In defence of Caroline Spelman

I don’t rate Caroline Spelman as a frontbencher. She has particularly annoyed me in the past by attacking the government for its proposals to revalue council tax (according to the Tories there is something magical about the year 1991 which means that all property taxes should based on the value of homes at that point). I question how someone who believes such nonsense can be said to be qualified to sit on the front benches of any political party. Sadly however, if you follow that logic you would have to get rid of most of all three front benches.

Regarding what will almost certainly be dubbed “nannygate” in all the Sunday papers tomorrow however, I am less inclined to criticise. I have watched both Crick’s totally unbalanced report and Spelman’s defence and am inclined to side with Spelman.

Let’s be clear; there is no doubt that her decision to employ her nanny to do some secretarial work for her after first getting elected in 1997 was in clear breach of the rules. But by all accounts it was an oversight, and one which was quickly corrected within less than a year. We are talking about what looks like a genuine mistake by a new MP, which was then corrected, and which happened over ten years ago.

Compared with, say, Margaret Beckett’s herbacious borders, this is very small fry, no matter what Crick and Guido might say. I’ve seen up close how bewildering and difficult it is for new MPs to get their offices up and running, and even to find out what they are and aren’t allowed to do. 2005 was the first year, as I understand it, that new MPs were given a formal induction. Such initiatives have always been resisted by whips who prefer to control the information their neonates receive so as to make it all the easier to keep them under control. Mistakes happen, and it is a very sorry state of affairs if we now seek to present even the slightest of cock ups by a politician as a sinister conspiracy against the public; not to mention highly delusional.

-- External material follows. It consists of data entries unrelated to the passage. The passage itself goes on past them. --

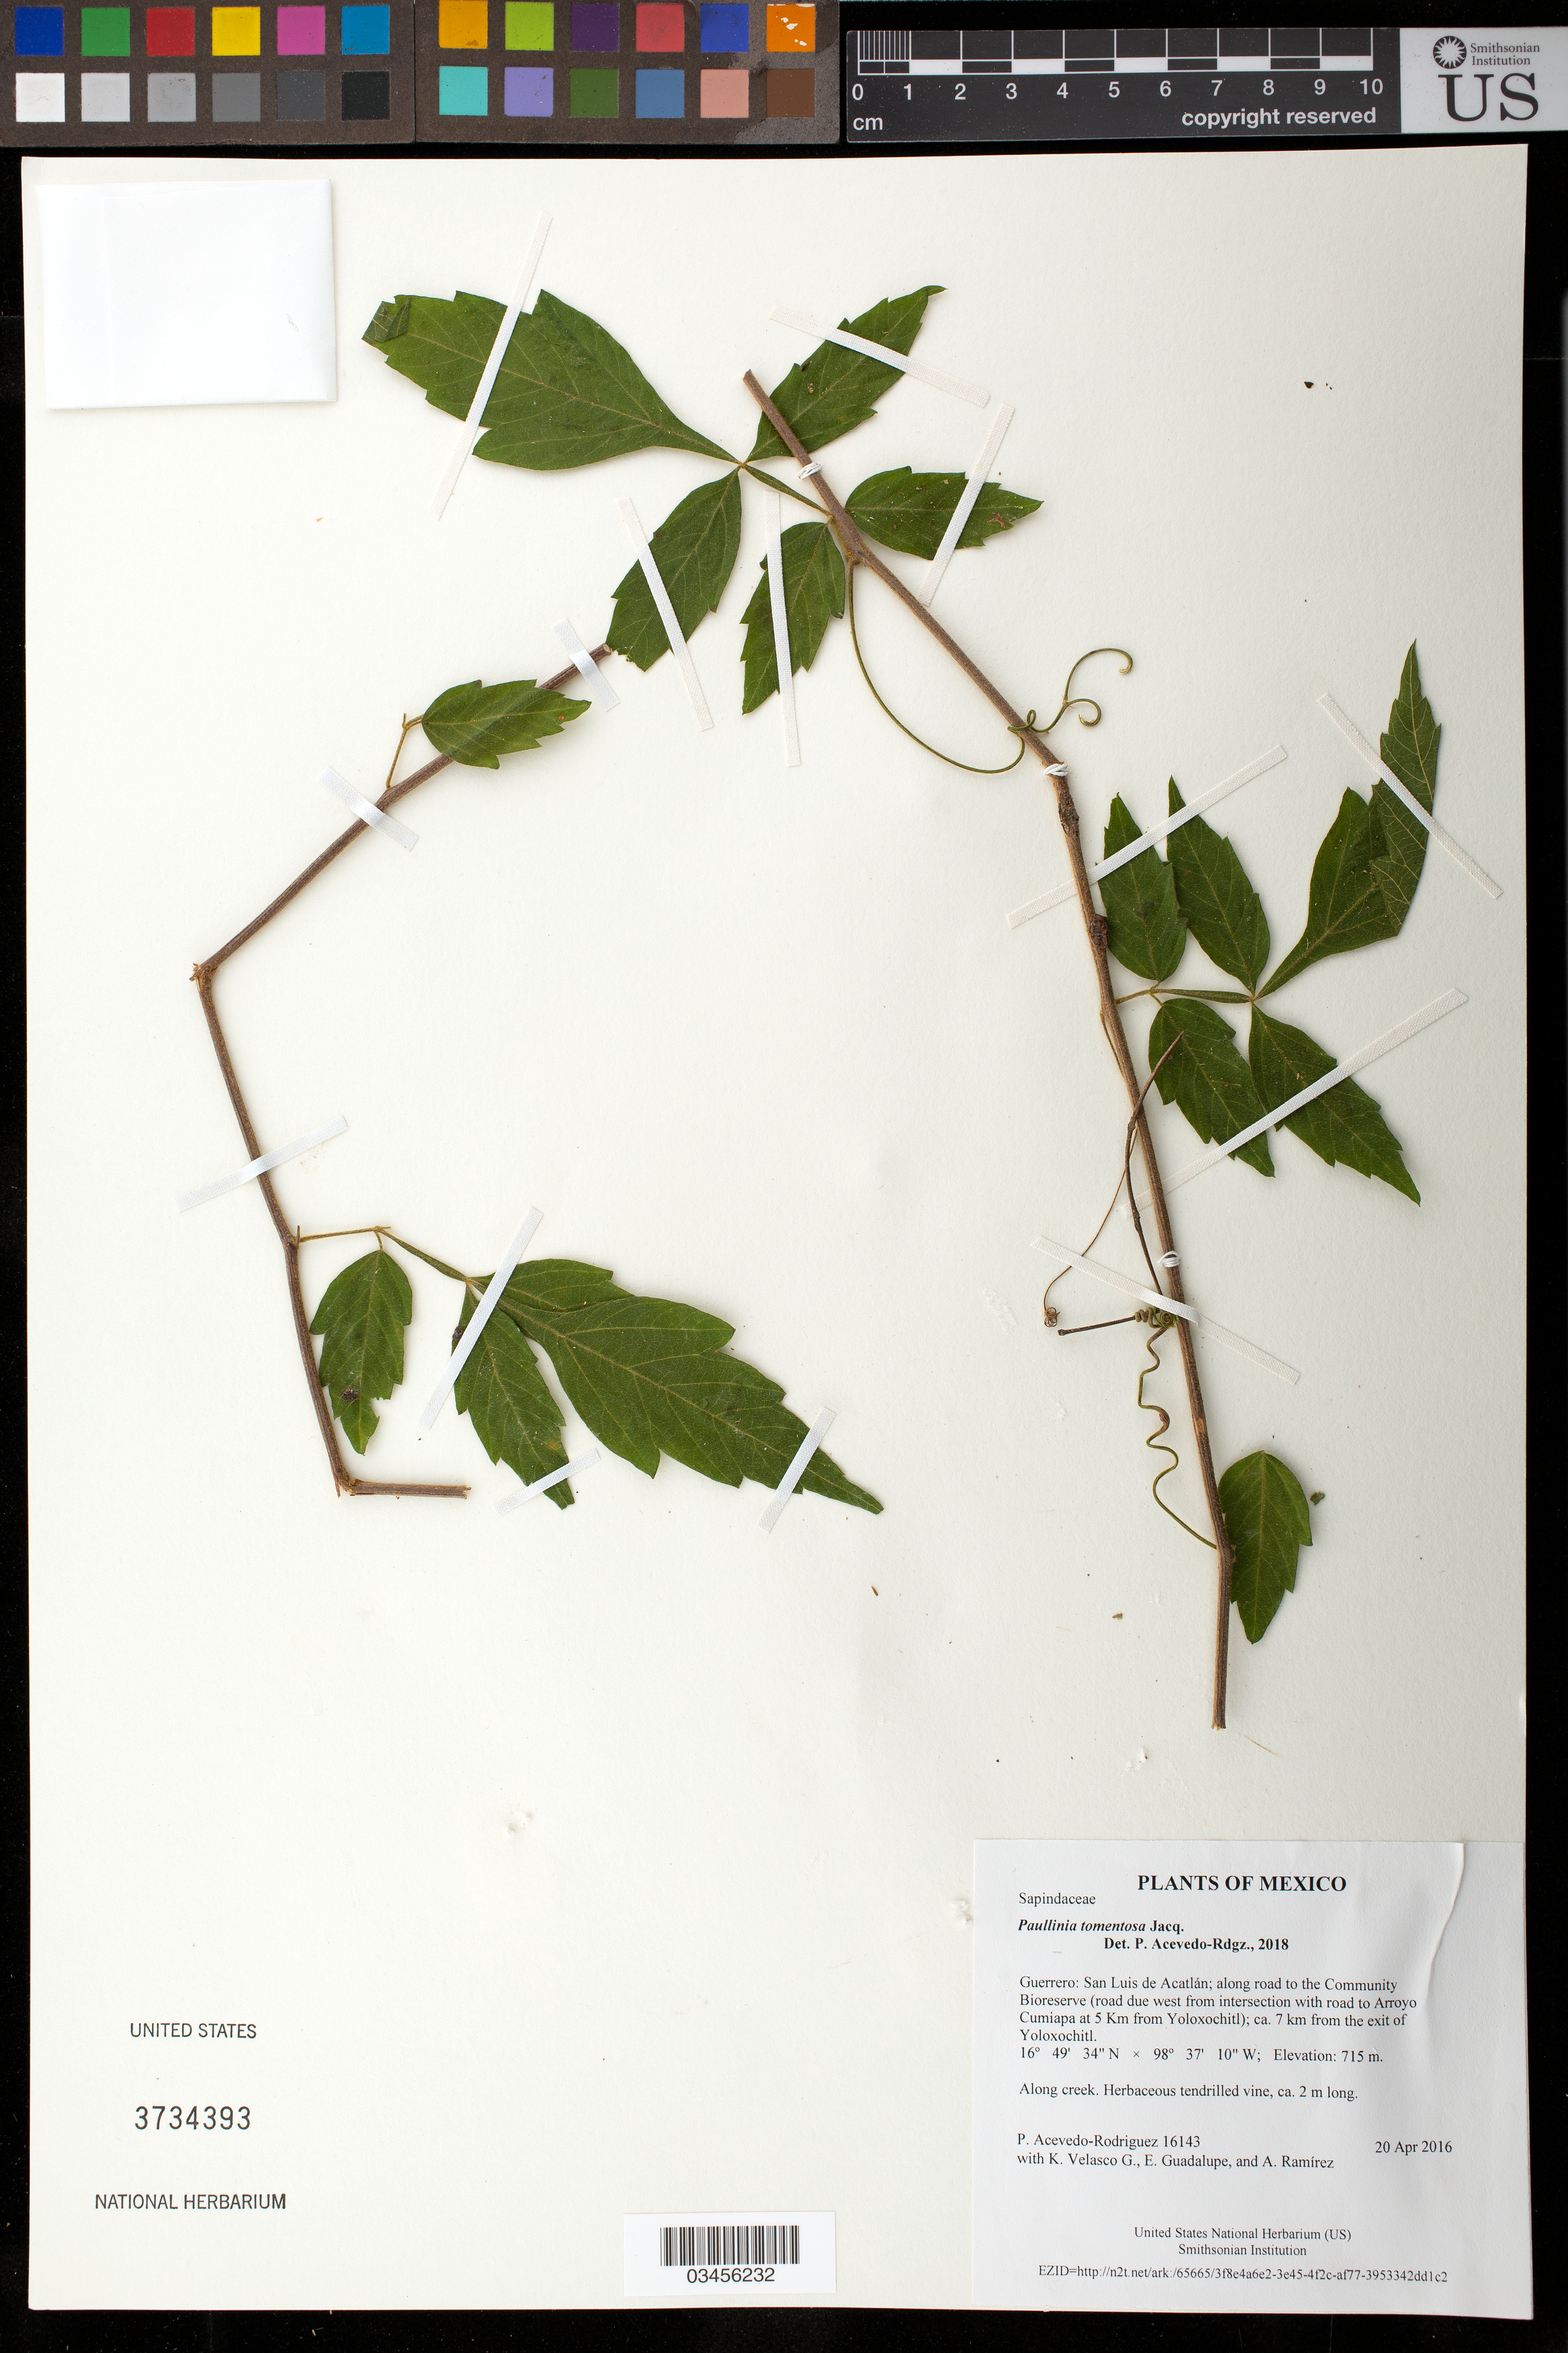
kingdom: Plantae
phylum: Tracheophyta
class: Magnoliopsida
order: Sapindales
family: Sapindaceae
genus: Paullinia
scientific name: Paullinia tomentosa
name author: Jacq.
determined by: Acevedo-Rodríguez, P., (BOT), Smithsonian Institution - National Museum of Natural History (UNITED STATES)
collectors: P. Acevedo-Rodr., K. Velasco G., E. Guadalupe & A. Ramírez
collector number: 16143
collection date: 2016-04-20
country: Mexico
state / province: Guerrero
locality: San Luis de Acatlán; along road to the Community Bioreserve (rd due west from intersection with rd to Arroyo Cumiapa at 5 Km from Yoloxochitl); ca. 7 km from the exit of Yoloxochitl.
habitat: Along creek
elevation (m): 715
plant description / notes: US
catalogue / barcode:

The biggest joke is Crick pointing out that the ex-nanny doesn’t mention the small bit of secretarial work she did on her Facebook profile. At around the same time I was doing temping work for the Legal Aid Board but I think Crick will struggle to find that on my Facebook profile either; that doesn’t “prove” I’m a liar for admitting I did it. I also like the comedy voice he put on when “quoting” the nanny, by way of demonstrating she must have been lying (as opposed to trying to recall a minor incident in her life ten years ago). I know what those Crick phonecalls are like having been on the receiving end of one myself; if a gobshite like me can be intimated, I’m not surprised she comes across as a little hesitant and nervous.

Of course, if it turns out that Spelman paid this woman for a longer period of time than she both she and Crick appear to agree she did, it might be a different matter. Otherwise it is a non-story and an act of scraping the very bottom of the barrel.

Now a piece on James Gray on the other hand…

9 comments

  1. “There is no doubt that her decision to employ her nanny to do some secretarial work for her after first getting elected in 1997 was in clear breach of the rules.”

    If the nanny really did do secretarial work I do not think anyone will mind. Surely the charge is that the nanny was busy being a nanny and did not do any secretarial work?

  2. But no-one, least of all Crick, has offered any evidence that she was paid to nanny between 1997 and 1998. By contrast, no one is disputing that she wasn’t paid out of expenses for anything between 1998 and 2003. It seems like a pretty weak case to me, based purely on Crick’s team mounting a sting on an ex-nanny over an incident more than a decade ago.

    The way these stings work incidently, is that Crick gets a researcher to phone them up and have a nice, cosy, ‘I’m on your side’ chat. Then an hour later Crick himself rings them up and barracks them, throwing their own words back at them. Against an experienced politico that is reasonably fair enough, but against an ex-nanny who has never, as far as I’m aware, gone into politics at any level, it whiffs.

  3. I would add that even if she was paying her nanny for nannying, if it ended a decade ago and she stopped it, it is hardly a scandal in the league of the Giles Chichester incident (itself pretty small fry in the big scheme of things).

  4. James Graham says ‘if she was paying her nanny for nannying, if it ended a decade ago and she stopped it, it is hardly a scandal in the league of the Giles Chichester incident’

    As long as she paid back the dosh – with interest

  5. I’d concede she should pay it back in real terms (RPI) but calling for interest is a little petty.

  6. Actually, I’d go further in that if it does turn out her statement today was a tissue of lies, she’s fucked. But I don’t accept there is any evidence to suggest that.